One of the gems in this book is Khalid Rashid Alkhater's Macroeconomic Stabilization Policies and Sustainable Growth in Qatar (Ch 12). While the title is generic, this is an excellent contribution on financial and monetary policy, which I will continue to use in my teaching. The chapter by Lolwah Alkhater on educational reform (Ch 4) provides much more detail than Vora's book. For anyone interested in the education system (and its transformations), this is a critical reflection of decisions made and an important resource.
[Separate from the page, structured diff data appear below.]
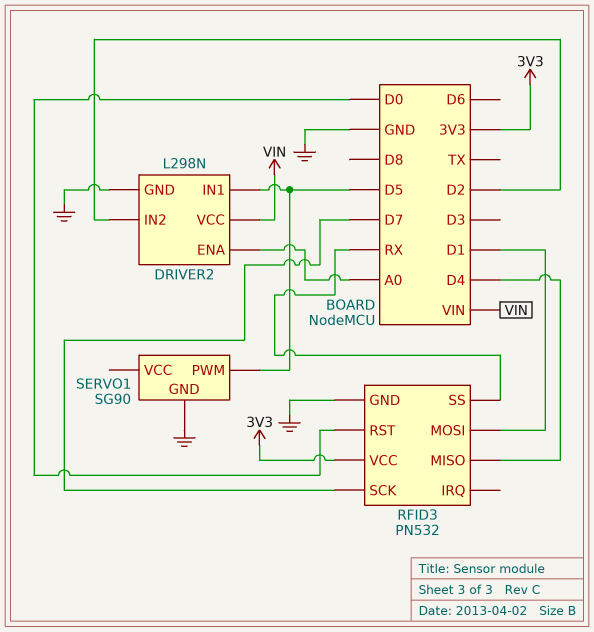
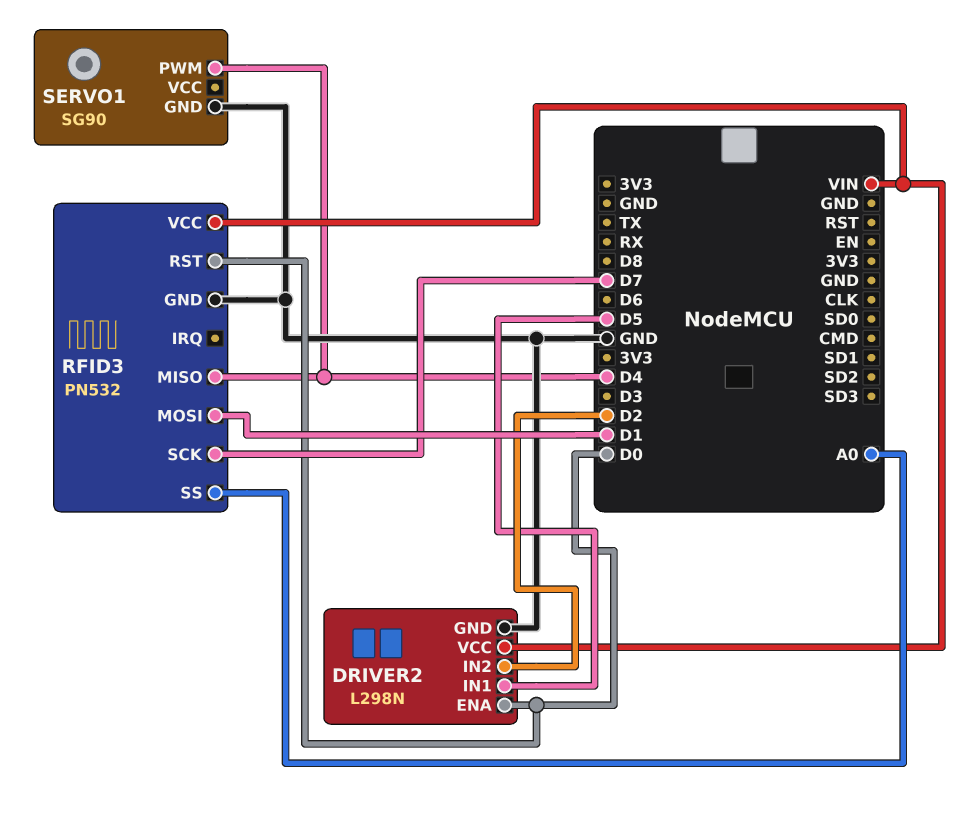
DRIVER2 pin ENA: A0 -> D0
RFID3 pin SS: RX -> A0
RFID3 pin VCC: 3V3 -> VIN
SERVO1 pin PWM: D5 -> D4

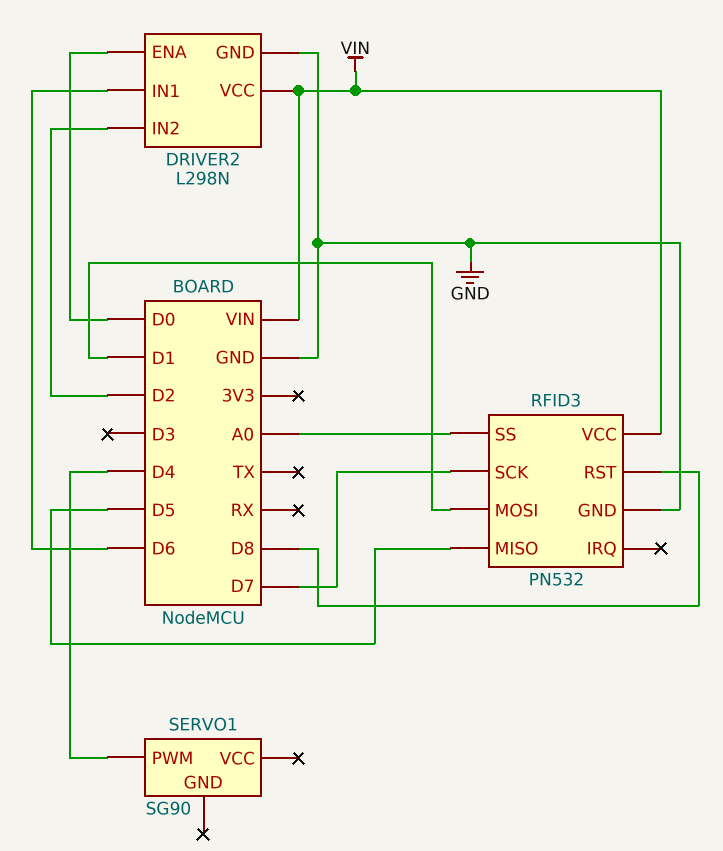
DRIVER2 pin IN1: D5 -> D6
RFID3 pin MISO: D4 -> D5
RFID3 pin RST: D0 -> D8
SERVO1 pin GND: GND -> none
This is followed by a chapter on higher education (Ch 5, by Ahmed Baghdady), which is more descriptive.
In the available English literature, there are few places where one can find nuance on constitutional and legal details of Qatar (while there are political books, like Kamara, these remain quite broad on these points). For this, Hassan Al-Sayed's chapter on Qatar's Constitutional and Legal System (Ch 2) is worth reading. Now the dean of CHSS at HBKU, Amal Mohammed Al-Malki, has a chapter on identity (Ch 9) and Hend Al Muftah has a chapter on labour (migration, Qatarization; Ch 10) with explicit policy recommendations.
Many of the books available on Qatar are written by outsider voices, sometimes following short stays in the country and often by scholars who do not have access to Arabic sources or conversations. This edited volume provides a broader range of content, not only with insider perspectives but also in many instances contributing original data and interviews. Although much has changed since 2016, this is still a useful book for those interested in understanding Qatar, and particularly useful understanding policy challenges and policy making. One downside to the book is the cost - this is an expensive academic book published by Palgrave, which reduces the accessibility of this collection for those without institutional subscriptions.